They just both started mumbling "i cant go home like this" "it's all over my face" "do you have extra pants?"
As long as there aren't any pictures of me humping the penguin, we are good,
He waited exactly 18 minutes to booty call me after his break up.
We just filmed our own version of iron chef. The secret ingreient was whisky.
What did you cook with whisky?
We started a fire.
she got into med school, i feel dumb for banging her dance major friend
And there might be a gallon of sangria without the lid on the floor in your room. Just be careful when you open the door.
Bombed my 8 a.m. exam and the liquor store doesn't open till noon. Drinking unfinished beers from last night till they open.
Wow I didn't even consider the possibility of him having ED. I'm gaining so many life experiences from dating an older man
I can't be here...my therapist just watched me take tequila shots
I'm gonna face reality, tomorrow morning is not on my hungover agenda.

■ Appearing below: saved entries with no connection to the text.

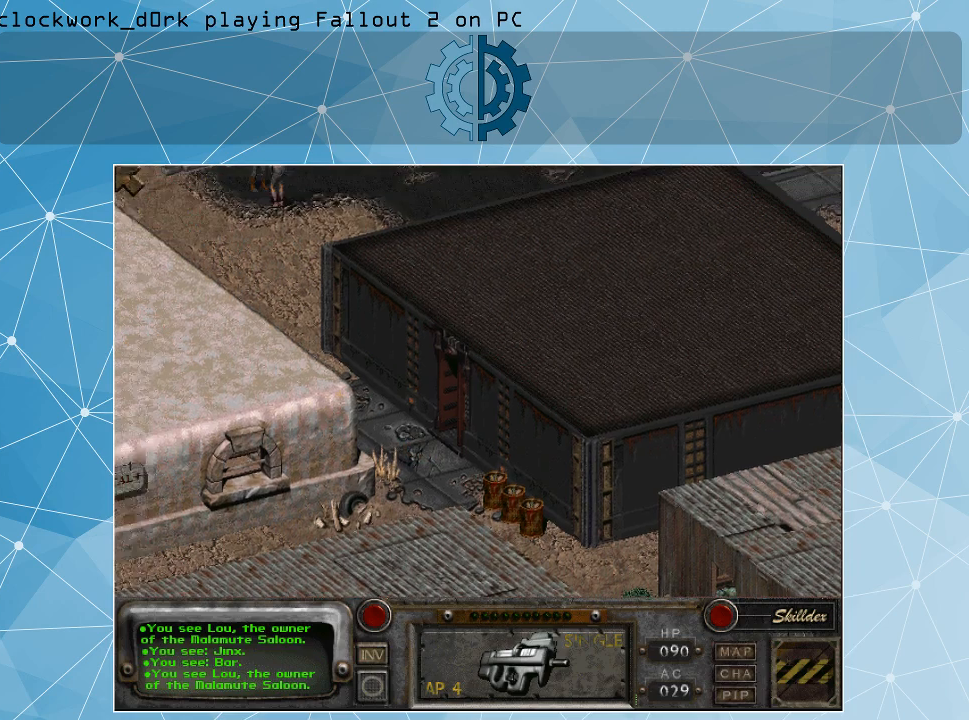
{"keys": [], "mouse": [], "events": []}
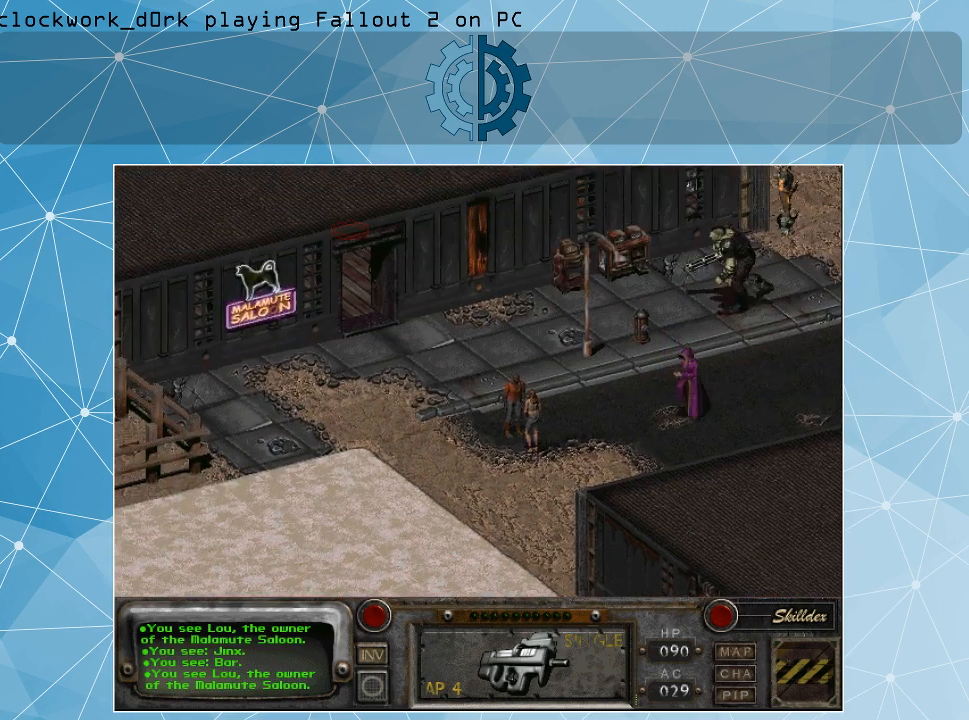
{"keys": [], "mouse": [], "events": []}
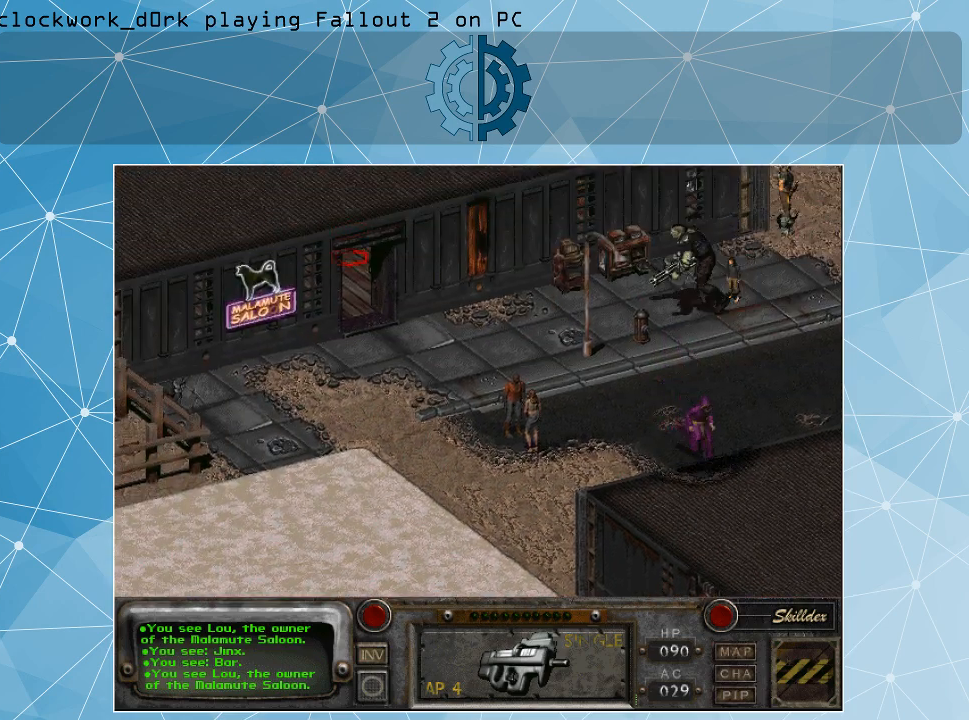
{"keys": [], "mouse": [], "events": []}
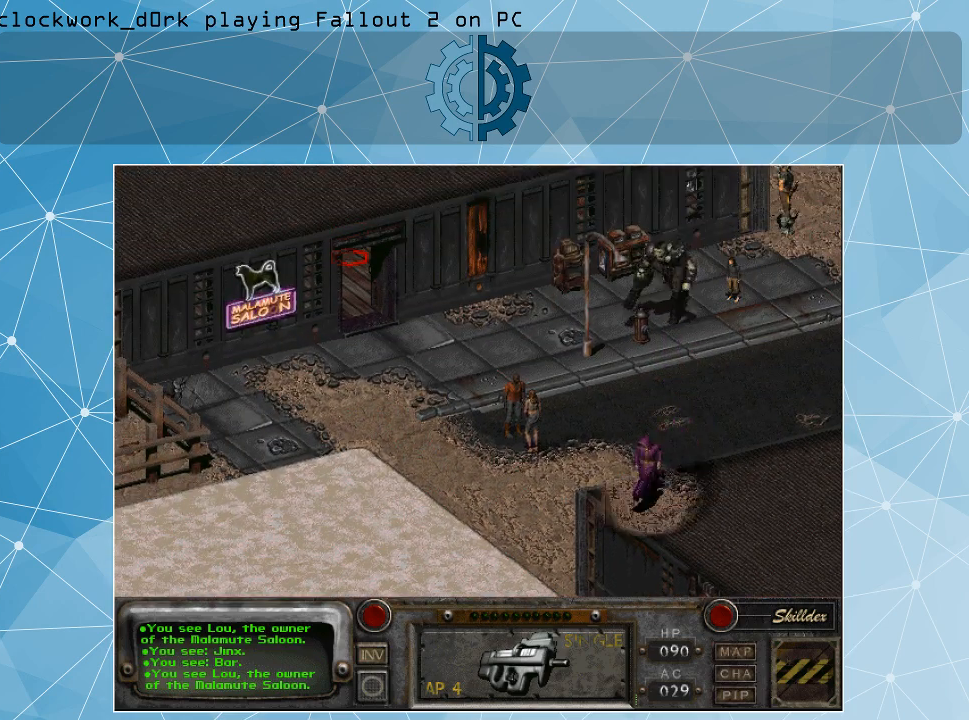
{"keys": [], "mouse": [], "events": []}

Lock the bathroom door next time you are going to masterbate with the shower head, okay?
I was just power-washing my vagina.
My boobs are literally freaking out because I've been wearing a bra for more than three hours....I need to go out more...
Def don't remember taking those pics I sent you...but it looks like I was in a car? Shit. Looks like my Uber passenger rating just went up exponentially.
Dude, do you think he'd be pissed if he found out that I always reference him as my starter husband?
Would you be opposed to me keeping a live lobster in the shower for a bit?